US Market weekly: S&P 500 ended the week in a positive territory amid high volatility

US-weekly
Share

On Monday, the New York Stock Exchange and Nasdaq were closed in observation of President's Day.

The US market fell sharply on Tuesday as investors monitored the increasing tension between Ukraine and Russia. The US market formally entered into the correction zone as the market closed more than 10% from its high.

The market continued to extend losses on Wednesday as both the S&P 500 and Dow hit their lowest settlements so far in 2022 as the hope of a diplomatic resolution deteriorated. With the war situation, investors were worried about Fed's action as Fed is prioritising bringing down inflationary pressures.

In the early trading hours of Thursday, the markets plunged by 2%. However, the market staged a massive reversal and all 3 indices ended higher. The 10-year U.S. treasury nearly erased a 12 basis point drop, its worst since November 2021 to yield 1.97%. 

The US stock market rally continued for the second day on Friday as traders eyed the latest developments in Russia's invasion of Ukraine and the world's response. At the end of the week, S&P 500 rose by 0.8%, Nasdaq by 1.1% while Dow Jones down by 0.1%.

Let’s see the major developments during the week:

Increasing crude oil price - Crude oil price jumped to $100 a barrel for the first time since 2014, before settling at $94. A sustained spike in energy prices would add to the current inflationary pressures in the US, further hurting consumer confidence and leading consumers to cut back on spending. 

Market volatility reaches two years high - The major indexes closed mostly higher after a holiday-shortened week of historic volatility sparked by Russia’s invasion of Ukraine. On Thursday, the Nasdaq Composite Index swung by 6.8%, the largest intraday range since the start of the coronavirus pandemic in March 2020. As one example of the volatility, Tesla added USD 100 billion to its market capitalization over the course of the day on Thursday but declined roughly 5.5% over the week as a whole.

US market entered into correction zone - On Wednesday, the S&P 500 Index hit 4,115, nearly 15% below its peak at the start of the year, putting it firmly in correction territory. Given the concerning geopolitical situation between Ukraine and Russia, there are fears that the US may enter the bear phase (fall more than 20%) in the near future. Check our detailed article on the impact of war on the US market.

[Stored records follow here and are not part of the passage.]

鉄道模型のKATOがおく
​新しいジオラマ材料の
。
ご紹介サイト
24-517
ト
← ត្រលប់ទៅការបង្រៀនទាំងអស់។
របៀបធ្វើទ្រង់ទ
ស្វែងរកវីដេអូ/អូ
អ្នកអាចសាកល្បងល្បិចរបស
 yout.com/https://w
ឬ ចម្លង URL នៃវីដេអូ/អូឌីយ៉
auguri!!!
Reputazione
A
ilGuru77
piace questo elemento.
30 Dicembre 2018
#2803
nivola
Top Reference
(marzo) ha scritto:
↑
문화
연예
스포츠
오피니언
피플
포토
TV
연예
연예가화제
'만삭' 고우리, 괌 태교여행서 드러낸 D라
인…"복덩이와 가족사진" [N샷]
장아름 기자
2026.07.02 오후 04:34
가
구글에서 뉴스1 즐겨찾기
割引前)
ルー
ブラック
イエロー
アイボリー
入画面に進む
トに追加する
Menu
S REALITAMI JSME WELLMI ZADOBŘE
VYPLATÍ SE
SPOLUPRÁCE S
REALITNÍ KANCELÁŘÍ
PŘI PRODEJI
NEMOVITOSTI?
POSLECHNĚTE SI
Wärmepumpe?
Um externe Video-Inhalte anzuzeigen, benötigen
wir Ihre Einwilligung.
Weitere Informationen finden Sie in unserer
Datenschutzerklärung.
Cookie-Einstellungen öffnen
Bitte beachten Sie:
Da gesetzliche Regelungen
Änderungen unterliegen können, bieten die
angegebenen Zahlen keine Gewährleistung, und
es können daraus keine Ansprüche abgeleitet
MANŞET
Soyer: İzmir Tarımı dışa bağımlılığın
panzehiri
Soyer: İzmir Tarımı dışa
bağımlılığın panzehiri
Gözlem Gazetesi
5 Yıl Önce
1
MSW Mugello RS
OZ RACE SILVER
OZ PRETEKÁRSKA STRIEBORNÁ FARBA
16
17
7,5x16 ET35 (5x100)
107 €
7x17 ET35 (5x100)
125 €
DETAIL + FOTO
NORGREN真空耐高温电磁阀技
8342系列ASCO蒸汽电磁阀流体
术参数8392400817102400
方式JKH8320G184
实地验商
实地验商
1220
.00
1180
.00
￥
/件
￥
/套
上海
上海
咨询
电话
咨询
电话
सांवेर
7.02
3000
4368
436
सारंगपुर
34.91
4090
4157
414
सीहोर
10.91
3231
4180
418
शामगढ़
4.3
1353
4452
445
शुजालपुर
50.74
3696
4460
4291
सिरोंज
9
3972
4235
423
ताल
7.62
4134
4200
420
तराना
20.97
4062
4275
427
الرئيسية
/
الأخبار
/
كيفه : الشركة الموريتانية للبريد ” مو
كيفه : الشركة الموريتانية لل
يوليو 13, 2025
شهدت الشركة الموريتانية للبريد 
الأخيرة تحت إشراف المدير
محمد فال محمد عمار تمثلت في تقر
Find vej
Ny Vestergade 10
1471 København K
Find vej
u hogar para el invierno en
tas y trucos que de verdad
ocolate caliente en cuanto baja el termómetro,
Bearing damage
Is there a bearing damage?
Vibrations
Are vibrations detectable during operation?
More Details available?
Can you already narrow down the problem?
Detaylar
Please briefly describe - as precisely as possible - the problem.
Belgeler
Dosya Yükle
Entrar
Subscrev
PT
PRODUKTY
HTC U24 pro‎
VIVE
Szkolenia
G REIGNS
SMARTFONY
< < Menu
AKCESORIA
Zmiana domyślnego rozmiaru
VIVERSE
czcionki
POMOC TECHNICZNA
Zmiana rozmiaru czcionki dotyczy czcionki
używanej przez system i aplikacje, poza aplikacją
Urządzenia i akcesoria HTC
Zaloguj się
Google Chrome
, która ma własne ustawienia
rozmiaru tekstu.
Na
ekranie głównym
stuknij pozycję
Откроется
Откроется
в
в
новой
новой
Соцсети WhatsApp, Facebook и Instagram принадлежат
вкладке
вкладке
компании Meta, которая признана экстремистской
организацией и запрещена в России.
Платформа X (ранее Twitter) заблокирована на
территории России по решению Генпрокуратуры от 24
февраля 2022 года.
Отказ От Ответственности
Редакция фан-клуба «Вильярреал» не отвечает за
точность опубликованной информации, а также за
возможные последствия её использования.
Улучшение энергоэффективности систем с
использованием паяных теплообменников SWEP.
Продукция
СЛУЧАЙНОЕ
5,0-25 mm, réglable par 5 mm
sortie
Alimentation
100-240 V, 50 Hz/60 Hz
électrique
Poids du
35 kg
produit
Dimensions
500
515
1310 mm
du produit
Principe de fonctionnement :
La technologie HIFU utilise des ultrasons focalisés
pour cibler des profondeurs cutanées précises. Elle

Bond yield market - For much of the week, investors rushed into perceived safe havens, driving longer-term U.S. Treasury yields lower. Friday’s rally pushed the yield on the benchmark 10-year U.S. Treasury note slightly higher for the week. The high yield bond market struggled under the risk-off sentiment, but buyers who were looking to source high-quality BB-rated paper sought to take advantage of the weakness.

Macroeconomic update: The Federal Reserve’s preferred inflation gauge, the core personal consumption expenditures price index, rose 5.2% over the year ended in January, up from the prior month’s pace and in line with estimates. Pending home sales tumbled to a nine-month low in January amid historically low inventory and eroding affordability in the housing market as mortgage rates rise.